• [Texto extraído]
┄┄┄┄┄┄┄┄┄┄
Dos lugares, uno real y otro ficticio, pero ambos igual de mágicos, tienen el privilegio de soportar geográficamente el grueso de la obra de Gabriel García Márquez: Cartagena y Macondo.
Leyendo la autobiografía de Gabo, Vivir para contarla, es fácil advertir que Cartagena tuvo siempre un lugar especial, no sólo en su literatura, sino también en su corazón.
A continuación, resaltamos algunos pasajes de sus memorias, en los que Gabo se refiere, con emoción y maestría narrativa, a Cartagena, la ciudad que lo vio crecer como periodista y novelista y en la que conoció a sus amigos más entrañables.
1. En la casa de Gabo en la calle del Toril se aparecía un espanto
“Fue la casa más viva de las varias de Cartagena, que se fueron degradando al mismo tiempo que los recursos de la familia. Buscando barrios más baratos fuimos descendiendo de clase hasta la casa del Toril, donde se aparecía de noche el espanto de una mujer. Tuve la suerte de no estar allí, pero los solos testimonios de padres y hermanos me causaban tanto terror como si hubiera estado”.
2. Así fue como Gabo entró a estudiar Derecho en la Universidad de Cartagena
“En la tensa espera, varios condiscípulos me habían pintado de oro la posibilidad de seguir los estudios en Cartagena de Indias, pensando que Bogotá se recuperaría de sus escombros, pero que los bogotanos no iban a recuperarse nunca del terror y el horror de la matanza. Cartagena tenía una universidad centenaria con tanto prestigio como sus reliquias históricas, y una facultad de derecho de tamaño humano donde aceptarían como buenas mis malas calificaciones de la Universidad Nacional.
(…)
El ingreso a la facultad de derecho se resolvió en una hora con el examen de admisión ante el secretario, Ignacio Vélez Martínez, y un maestro de economía política, cuyo nombre no he logrado encontrar en mis recuerdos. Como era de uso, el acto fue en presencia del segundo año en pleno. Desde el preámbulo me llamó la atención la claridad de juicio y la precisión del lenguaje de los dos maestros, en una región famosa en el interior del país por su desparpajo verbal.
(…)
De todos modos yo sabía que no iba a ser abogado en ninguna parte”.
3. Así describe Gabo su llegada a Cartagena, La Heroica
“Al final de una jornada de tumbos mortales por una carretera de herradura, el camión de la Agencia Postal exhaló su último aliento donde lo merecía: atascado en un manglar pestilente de pescados podridos a media legua de Cartagena de Indias. «El que viaja en camión no sabe dónde se muere», recordé con la memoria de mi abuelo. Los pasajeros embrutecidos por seis horas de sol desnudo y la peste de la marisma no esperaron a que bajaran la escalera para desembarcar, sino que se apresaron a tirar por la borda huacales de gallinas, los bultos de plátanos y toda clase de cosas por vender o morir que les habían servido para sentarse en el techo del camión. El conductor saltó del pescante y anunció con un grito mordaz:
—iLa Heroica!”
┄┄┄┄┄┄┄┄┄┄
Líneas de datos extraídos:
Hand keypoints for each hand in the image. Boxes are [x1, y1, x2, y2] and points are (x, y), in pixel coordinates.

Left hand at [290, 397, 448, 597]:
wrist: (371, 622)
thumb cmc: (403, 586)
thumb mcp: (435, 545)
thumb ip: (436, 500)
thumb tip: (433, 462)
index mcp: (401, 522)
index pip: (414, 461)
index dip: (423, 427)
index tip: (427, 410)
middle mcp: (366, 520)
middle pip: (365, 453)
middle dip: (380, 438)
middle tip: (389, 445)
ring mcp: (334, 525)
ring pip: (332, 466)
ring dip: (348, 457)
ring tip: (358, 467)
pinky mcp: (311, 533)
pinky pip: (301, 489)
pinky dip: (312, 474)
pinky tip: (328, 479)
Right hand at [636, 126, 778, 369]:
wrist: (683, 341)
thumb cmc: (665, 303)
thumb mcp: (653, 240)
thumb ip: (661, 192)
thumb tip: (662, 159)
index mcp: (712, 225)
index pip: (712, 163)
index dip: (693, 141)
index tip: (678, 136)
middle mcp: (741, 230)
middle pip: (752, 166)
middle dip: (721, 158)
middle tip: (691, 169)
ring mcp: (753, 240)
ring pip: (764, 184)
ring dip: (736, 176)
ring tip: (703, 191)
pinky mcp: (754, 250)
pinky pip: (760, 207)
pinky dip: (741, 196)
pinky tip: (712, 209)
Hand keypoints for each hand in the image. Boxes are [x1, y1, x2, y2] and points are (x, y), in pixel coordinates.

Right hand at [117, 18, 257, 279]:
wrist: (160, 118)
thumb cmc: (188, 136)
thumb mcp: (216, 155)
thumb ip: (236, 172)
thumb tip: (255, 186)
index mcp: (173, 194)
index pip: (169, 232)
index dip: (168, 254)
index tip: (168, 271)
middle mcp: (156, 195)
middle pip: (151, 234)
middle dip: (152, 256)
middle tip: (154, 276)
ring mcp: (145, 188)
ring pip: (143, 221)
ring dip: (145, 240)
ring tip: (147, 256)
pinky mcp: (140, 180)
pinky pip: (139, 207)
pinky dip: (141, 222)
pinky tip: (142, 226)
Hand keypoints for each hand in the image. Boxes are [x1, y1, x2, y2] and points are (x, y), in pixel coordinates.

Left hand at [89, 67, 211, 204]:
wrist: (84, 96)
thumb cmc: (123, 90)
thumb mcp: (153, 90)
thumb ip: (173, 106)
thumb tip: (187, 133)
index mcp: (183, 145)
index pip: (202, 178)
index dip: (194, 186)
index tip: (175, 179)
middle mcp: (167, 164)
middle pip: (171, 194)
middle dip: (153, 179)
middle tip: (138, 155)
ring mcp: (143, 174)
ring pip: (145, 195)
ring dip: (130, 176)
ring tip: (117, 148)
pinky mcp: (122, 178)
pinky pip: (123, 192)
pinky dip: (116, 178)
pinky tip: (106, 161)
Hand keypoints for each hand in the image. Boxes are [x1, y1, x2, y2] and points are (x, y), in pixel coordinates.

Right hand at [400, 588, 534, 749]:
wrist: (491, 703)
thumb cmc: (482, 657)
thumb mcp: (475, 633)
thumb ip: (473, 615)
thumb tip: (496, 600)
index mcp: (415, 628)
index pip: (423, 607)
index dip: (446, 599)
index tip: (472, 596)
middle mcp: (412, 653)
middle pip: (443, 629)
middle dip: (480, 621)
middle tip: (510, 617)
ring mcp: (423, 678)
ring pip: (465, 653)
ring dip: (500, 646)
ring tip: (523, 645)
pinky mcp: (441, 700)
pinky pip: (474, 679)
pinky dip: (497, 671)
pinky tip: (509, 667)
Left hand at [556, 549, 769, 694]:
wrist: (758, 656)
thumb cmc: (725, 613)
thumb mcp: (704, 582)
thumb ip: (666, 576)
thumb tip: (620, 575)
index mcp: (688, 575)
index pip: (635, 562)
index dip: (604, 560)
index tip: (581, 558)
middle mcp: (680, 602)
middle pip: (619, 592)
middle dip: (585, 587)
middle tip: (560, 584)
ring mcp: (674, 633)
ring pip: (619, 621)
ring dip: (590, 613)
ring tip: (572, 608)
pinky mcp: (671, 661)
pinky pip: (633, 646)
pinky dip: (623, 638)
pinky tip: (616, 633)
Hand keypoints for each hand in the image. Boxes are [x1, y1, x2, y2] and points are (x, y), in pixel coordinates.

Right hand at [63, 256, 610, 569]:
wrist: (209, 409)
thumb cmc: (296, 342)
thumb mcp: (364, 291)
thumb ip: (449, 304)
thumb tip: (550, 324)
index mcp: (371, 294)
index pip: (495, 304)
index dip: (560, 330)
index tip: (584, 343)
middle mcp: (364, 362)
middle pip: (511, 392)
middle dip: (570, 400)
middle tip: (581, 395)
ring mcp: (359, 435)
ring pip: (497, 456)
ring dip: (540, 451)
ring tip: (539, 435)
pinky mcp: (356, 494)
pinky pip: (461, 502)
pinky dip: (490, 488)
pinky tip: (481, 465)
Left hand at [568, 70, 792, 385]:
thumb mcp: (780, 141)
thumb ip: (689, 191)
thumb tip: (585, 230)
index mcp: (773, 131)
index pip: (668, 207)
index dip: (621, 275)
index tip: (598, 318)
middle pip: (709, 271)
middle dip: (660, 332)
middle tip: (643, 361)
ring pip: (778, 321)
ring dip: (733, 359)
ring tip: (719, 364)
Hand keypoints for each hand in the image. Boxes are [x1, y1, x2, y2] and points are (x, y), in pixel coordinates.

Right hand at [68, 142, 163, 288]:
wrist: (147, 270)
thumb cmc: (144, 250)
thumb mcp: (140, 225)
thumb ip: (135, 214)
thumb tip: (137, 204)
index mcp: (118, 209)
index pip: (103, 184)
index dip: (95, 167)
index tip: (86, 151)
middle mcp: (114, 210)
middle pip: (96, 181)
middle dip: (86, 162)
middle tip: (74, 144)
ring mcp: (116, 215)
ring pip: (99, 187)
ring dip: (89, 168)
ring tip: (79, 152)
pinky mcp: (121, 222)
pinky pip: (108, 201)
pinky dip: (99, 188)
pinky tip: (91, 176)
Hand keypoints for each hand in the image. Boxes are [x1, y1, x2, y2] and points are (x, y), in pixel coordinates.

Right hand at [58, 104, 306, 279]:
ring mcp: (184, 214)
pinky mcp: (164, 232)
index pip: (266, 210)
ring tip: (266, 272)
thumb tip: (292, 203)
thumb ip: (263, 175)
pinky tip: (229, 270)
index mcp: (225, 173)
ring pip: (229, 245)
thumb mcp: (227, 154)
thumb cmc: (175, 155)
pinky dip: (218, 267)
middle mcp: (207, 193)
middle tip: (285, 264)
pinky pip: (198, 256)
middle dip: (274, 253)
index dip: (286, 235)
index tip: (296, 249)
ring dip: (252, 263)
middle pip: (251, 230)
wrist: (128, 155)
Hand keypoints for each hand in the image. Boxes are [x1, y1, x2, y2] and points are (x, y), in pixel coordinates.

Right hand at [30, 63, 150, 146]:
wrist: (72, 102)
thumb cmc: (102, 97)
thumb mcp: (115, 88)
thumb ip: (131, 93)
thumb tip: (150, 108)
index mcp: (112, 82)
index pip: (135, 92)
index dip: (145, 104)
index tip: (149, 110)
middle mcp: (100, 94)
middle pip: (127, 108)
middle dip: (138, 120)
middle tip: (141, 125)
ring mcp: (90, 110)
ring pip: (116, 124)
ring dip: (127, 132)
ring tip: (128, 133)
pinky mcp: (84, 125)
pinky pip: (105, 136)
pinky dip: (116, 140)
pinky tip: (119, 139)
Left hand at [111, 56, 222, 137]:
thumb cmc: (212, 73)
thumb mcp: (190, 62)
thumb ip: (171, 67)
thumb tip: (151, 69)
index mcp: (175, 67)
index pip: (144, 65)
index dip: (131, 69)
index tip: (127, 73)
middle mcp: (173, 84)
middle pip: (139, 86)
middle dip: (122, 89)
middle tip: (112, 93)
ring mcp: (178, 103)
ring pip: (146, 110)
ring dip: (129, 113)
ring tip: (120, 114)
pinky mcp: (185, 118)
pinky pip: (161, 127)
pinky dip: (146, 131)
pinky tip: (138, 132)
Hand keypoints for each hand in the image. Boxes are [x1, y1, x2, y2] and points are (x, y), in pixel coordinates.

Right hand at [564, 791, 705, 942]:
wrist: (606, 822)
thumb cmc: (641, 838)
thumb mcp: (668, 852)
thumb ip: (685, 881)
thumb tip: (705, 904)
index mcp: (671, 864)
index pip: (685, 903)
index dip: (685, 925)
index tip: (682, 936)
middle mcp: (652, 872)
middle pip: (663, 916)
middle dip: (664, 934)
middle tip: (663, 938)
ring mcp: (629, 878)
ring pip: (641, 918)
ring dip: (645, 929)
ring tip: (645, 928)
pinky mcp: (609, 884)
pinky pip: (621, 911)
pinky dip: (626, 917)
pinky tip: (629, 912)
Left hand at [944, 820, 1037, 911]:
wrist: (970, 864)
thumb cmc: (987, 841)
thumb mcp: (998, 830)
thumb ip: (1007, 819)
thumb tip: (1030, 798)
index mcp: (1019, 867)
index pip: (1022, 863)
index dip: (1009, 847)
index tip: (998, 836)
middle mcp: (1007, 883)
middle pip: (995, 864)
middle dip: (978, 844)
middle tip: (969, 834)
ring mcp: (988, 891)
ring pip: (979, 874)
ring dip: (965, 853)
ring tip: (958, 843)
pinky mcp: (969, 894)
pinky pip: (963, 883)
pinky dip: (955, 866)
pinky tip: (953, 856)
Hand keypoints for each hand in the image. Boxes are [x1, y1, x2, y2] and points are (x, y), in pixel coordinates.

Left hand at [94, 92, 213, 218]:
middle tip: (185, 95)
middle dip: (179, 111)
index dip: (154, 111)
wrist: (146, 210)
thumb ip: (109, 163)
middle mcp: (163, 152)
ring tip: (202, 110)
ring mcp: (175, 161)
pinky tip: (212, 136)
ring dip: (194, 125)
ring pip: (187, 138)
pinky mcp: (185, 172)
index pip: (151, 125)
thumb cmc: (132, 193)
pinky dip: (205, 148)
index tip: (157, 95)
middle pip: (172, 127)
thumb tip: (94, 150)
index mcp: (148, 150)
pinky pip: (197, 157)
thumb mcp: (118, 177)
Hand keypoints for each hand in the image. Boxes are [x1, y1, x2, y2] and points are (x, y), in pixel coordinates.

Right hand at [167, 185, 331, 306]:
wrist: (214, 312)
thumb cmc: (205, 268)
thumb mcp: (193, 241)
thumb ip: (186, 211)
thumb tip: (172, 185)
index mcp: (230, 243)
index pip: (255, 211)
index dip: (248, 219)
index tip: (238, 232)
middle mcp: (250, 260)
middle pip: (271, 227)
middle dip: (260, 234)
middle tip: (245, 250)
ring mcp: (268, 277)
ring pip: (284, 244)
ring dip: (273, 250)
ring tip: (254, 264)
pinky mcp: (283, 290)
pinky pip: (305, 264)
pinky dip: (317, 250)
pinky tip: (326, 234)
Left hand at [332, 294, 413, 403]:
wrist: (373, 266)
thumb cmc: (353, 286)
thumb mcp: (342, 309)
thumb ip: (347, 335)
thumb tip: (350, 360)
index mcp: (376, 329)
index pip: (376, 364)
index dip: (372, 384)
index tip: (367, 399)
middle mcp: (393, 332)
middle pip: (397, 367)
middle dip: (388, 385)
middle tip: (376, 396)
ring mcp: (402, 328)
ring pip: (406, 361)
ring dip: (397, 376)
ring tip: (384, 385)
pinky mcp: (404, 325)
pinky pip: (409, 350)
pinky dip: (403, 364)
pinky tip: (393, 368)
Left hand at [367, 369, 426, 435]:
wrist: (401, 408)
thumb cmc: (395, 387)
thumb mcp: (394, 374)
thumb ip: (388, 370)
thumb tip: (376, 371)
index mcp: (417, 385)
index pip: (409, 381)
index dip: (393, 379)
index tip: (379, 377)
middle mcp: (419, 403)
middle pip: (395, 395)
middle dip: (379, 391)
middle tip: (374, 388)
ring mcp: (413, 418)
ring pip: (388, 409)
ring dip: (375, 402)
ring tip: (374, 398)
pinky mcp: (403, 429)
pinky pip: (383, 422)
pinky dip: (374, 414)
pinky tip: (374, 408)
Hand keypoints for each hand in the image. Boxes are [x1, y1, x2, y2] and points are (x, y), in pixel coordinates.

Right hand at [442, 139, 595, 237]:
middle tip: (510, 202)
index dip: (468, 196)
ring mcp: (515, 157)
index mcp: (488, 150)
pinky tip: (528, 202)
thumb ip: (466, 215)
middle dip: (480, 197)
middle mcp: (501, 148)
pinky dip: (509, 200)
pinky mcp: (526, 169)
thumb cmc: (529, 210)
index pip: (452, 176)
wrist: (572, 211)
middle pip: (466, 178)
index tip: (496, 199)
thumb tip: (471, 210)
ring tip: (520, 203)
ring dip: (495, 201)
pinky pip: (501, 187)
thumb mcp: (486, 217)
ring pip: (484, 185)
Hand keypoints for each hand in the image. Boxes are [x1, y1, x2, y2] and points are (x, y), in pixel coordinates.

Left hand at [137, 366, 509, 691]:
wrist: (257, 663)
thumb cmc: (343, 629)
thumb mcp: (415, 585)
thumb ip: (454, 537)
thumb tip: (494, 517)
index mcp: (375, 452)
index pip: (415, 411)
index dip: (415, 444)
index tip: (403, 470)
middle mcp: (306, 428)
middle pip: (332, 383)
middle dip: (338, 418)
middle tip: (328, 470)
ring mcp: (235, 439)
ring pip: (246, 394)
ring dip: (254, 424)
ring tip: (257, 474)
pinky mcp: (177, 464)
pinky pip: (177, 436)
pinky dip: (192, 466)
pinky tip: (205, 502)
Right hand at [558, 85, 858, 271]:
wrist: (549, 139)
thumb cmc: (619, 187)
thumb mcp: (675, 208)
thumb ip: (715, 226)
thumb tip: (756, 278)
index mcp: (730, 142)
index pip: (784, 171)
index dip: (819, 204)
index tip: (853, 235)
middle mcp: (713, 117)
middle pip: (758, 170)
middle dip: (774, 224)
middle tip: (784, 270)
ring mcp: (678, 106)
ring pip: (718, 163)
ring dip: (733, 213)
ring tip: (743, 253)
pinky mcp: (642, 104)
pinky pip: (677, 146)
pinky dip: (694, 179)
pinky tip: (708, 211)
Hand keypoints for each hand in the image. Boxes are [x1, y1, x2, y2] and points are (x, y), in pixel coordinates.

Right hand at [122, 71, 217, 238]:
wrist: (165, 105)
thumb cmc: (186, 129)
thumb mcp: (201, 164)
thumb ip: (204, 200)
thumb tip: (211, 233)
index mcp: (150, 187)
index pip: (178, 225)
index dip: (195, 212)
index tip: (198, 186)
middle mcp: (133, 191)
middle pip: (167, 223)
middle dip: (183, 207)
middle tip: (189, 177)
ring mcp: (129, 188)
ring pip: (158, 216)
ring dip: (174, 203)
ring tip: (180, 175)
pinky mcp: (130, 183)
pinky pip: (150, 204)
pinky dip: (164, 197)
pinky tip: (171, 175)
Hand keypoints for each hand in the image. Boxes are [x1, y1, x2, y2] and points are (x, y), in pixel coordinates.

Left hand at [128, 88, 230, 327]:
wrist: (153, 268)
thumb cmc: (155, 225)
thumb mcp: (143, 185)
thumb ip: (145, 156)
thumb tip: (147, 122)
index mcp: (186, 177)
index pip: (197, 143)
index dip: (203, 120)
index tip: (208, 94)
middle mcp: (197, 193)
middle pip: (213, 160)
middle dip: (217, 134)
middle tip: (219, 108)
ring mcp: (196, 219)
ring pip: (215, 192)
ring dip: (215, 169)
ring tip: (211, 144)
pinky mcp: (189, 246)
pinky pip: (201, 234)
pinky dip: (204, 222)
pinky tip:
┄┄┄┄┄┄┄┄┄┄
• [Objetivo del ejercicio]
Por favor, prolonga el texto sobre Cartagena en las memorias de García Márquez a partir de su última frase. Estas líneas proceden de otra fuente.

• [Respuesta al problema]
(…)
El conductor insolente, que durante el viaje se había burlado de mi traza de bandolero, estaba a reventar de gozo cuando seguí dando vueltas alrededor de mí mismo sin encontrar la ciudad.
—¡La tienes en el culo! —me gritó para todos—. Y ten cuidado, que ahí condecoran a los pendejos.
Cartagena de Indias, en efecto, estaba a mis espaldas desde hacía cuatrocientos años, pero no me fue fácil imaginarla a media legua de los manglares, escondida por la muralla legendaria que la mantuvo a salvo de gentiles y piratas en sus años grandes, y había acabado por desaparecer bajo una maraña de ramazones desgreñadas y largas ristras de campánulas amarillas.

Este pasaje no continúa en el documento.